# Check your understanding
a. In the travel passage, what destination in Wyoming was the writer driving back through the Black Hills to reach?
b. Starting at the beginning of the rows and ending at the line that contains "使用網站信箱協調小組的電子郵", substitute "Escrito" for "Publicado". Give those lines again with everything else unchanged, and leave the pictures out.

# Page text
%%
Coming up from Nebraska the way I did landed me right in the center of things I wanted to see.  As a result, I found myself headed east from the Wind Cave in the Black Hills area to get to the Badlands, and now I was driving right back through the Black Hills to get to Devils Tower in Wyoming.  This, of course, after learning about the Crazy Horse hike that would take me right back into the Black Hills before finally leaving the area.  I guess some research might have lessened the driving, but I really don’t mind.  I like driving and I get to see different parts of the region without feeling stuck in one place for too long.
%%
# Input data
%%
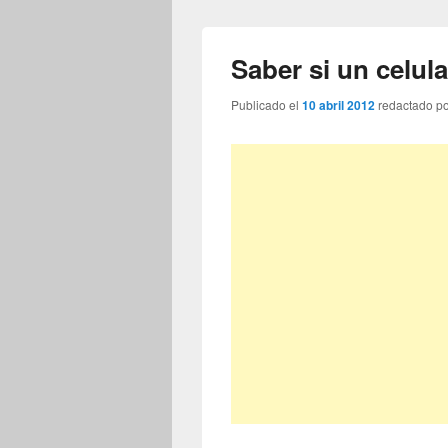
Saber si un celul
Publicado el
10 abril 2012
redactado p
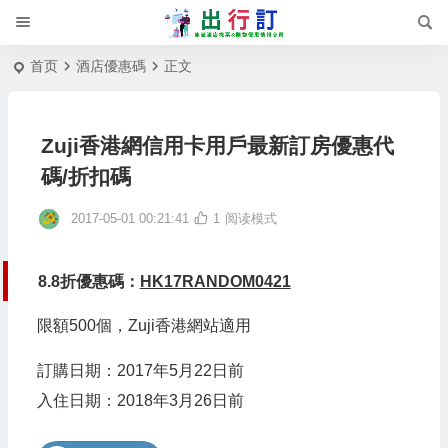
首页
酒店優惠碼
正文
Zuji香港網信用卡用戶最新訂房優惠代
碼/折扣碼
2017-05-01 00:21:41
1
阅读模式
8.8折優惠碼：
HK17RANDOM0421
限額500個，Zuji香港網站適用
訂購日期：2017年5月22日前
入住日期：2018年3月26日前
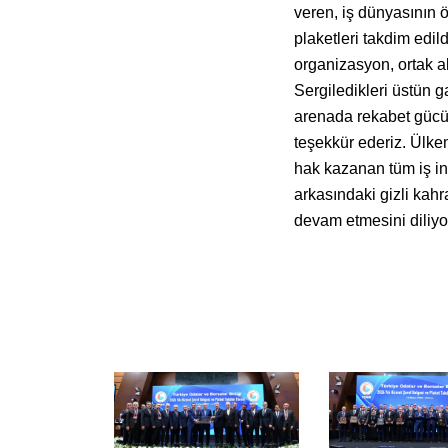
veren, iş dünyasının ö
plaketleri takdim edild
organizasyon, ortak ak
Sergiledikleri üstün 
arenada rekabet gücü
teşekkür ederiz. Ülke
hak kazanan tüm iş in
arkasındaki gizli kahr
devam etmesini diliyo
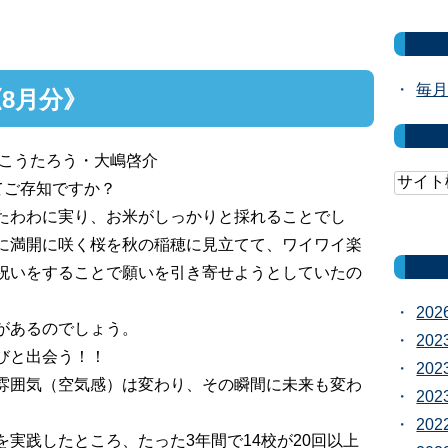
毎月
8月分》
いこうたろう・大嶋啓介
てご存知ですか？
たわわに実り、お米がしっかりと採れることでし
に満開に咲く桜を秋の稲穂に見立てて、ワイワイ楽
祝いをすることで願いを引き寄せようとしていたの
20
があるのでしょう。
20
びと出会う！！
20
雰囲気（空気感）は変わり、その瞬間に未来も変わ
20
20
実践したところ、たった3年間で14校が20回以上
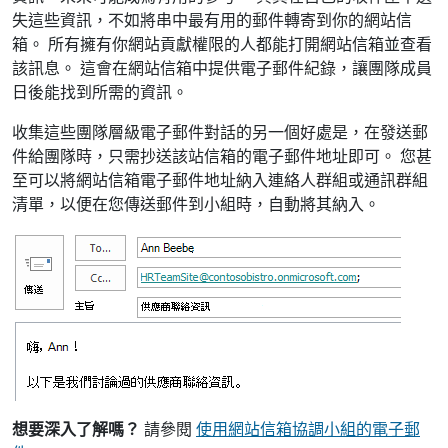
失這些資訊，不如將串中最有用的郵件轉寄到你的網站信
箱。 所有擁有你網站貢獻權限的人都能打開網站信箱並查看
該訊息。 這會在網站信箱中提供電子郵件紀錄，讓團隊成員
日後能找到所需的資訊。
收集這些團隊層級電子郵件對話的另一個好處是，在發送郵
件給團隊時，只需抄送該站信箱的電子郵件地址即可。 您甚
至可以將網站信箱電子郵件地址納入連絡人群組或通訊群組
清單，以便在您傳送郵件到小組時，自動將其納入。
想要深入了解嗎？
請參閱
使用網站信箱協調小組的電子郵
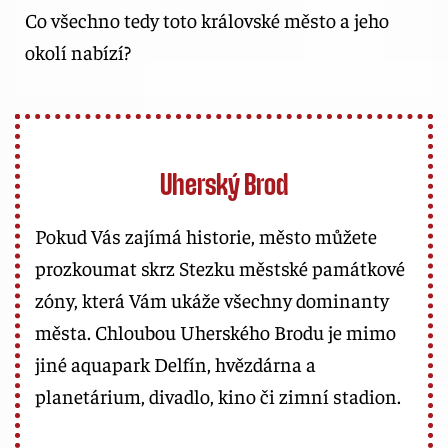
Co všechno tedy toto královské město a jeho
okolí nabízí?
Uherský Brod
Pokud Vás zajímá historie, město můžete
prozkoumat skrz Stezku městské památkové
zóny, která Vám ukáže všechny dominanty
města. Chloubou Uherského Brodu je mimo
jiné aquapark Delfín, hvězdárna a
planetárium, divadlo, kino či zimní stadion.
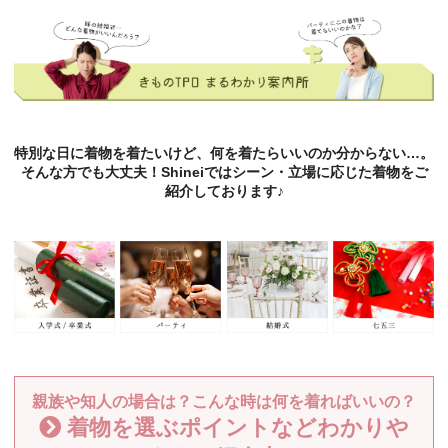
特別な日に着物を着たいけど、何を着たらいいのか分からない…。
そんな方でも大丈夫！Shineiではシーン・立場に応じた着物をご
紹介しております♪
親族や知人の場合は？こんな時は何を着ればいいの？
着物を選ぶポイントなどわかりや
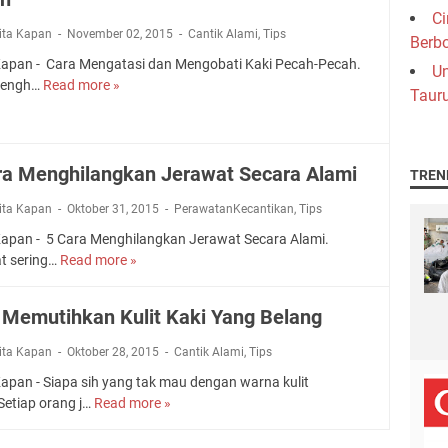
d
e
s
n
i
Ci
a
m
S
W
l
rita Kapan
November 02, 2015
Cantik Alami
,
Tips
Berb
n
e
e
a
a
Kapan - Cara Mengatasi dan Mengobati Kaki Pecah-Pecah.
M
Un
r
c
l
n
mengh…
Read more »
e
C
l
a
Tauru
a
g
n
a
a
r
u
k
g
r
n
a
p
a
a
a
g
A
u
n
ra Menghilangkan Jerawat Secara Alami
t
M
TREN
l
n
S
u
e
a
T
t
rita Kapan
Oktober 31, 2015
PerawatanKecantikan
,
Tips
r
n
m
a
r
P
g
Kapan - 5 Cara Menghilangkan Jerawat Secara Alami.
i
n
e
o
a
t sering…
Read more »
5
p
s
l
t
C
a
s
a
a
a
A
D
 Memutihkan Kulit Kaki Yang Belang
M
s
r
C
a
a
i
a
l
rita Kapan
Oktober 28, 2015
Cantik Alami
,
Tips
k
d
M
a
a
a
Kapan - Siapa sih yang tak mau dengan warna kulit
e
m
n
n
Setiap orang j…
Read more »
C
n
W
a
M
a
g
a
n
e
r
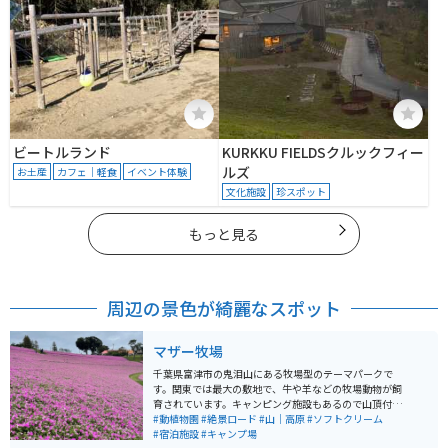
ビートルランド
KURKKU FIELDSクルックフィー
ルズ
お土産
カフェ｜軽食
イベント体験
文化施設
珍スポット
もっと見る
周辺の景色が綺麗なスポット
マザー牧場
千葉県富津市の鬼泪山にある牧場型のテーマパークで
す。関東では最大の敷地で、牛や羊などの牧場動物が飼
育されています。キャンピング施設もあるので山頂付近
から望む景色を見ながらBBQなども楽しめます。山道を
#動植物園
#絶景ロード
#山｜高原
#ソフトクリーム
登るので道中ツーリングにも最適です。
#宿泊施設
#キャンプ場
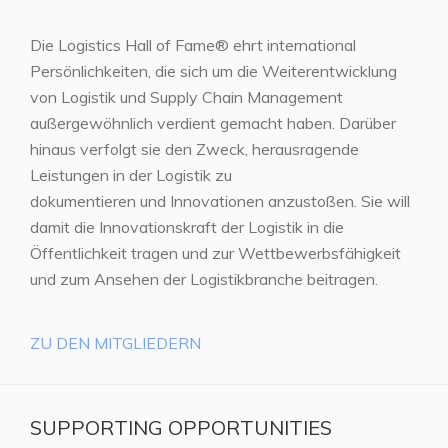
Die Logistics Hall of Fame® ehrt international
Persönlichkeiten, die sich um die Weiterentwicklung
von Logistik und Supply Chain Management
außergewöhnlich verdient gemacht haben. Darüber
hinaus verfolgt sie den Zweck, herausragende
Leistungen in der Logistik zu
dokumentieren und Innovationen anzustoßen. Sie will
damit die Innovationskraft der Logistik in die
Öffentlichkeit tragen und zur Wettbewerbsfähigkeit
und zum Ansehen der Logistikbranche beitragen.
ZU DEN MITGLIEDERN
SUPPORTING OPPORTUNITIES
%%
# Exercise responses
a. Devils Tower

b.
Saber si un celul
Escrito el
10 abril 2012
redactado p
首页
酒店優惠碼
正文
Zuji香港網信用卡用戶最新訂房優惠代
碼/折扣碼
2017-05-01 00:21:41
1
阅读模式
8.8折優惠碼：
HK17RANDOM0421
限額500個，Zuji香港網站適用
訂購日期：2017年5月22日前
入住日期：2018年3月26日前
veren, iş dünyasının ö
plaketleri takdim edild
organizasyon, ortak ak
Sergiledikleri üstün 
arenada rekabet gücü
teşekkür ederiz. Ülke
hak kazanan tüm iş in
arkasındaki gizli kahr
devam etmesini diliyo
毎月
8月分》
いこうたろう・大嶋啓介
てご存知ですか？
たわわに実り、お米がしっかりと採れることでし
に満開に咲く桜を秋の稲穂に見立てて、ワイワイ楽
祝いをすることで願いを引き寄せようとしていたの
20
があるのでしょう。
20
びと出会う！！
20
雰囲気（空気感）は変わり、その瞬間に未来も変わ
20
20
実践したところ、たった3年間で14校が20回以上
失這些資訊，不如將串中最有用的郵件轉寄到你的網站信
箱。 所有擁有你網站貢獻權限的人都能打開網站信箱並查看
該訊息。 這會在網站信箱中提供電子郵件紀錄，讓團隊成員
日後能找到所需的資訊。
收集這些團隊層級電子郵件對話的另一個好處是，在發送郵
件給團隊時，只需抄送該站信箱的電子郵件地址即可。 您甚
至可以將網站信箱電子郵件地址納入連絡人群組或通訊群組
清單，以便在您傳送郵件到小組時，自動將其納入。
想要深入了解嗎？
請參閱
使用網站信箱協調小組的電子郵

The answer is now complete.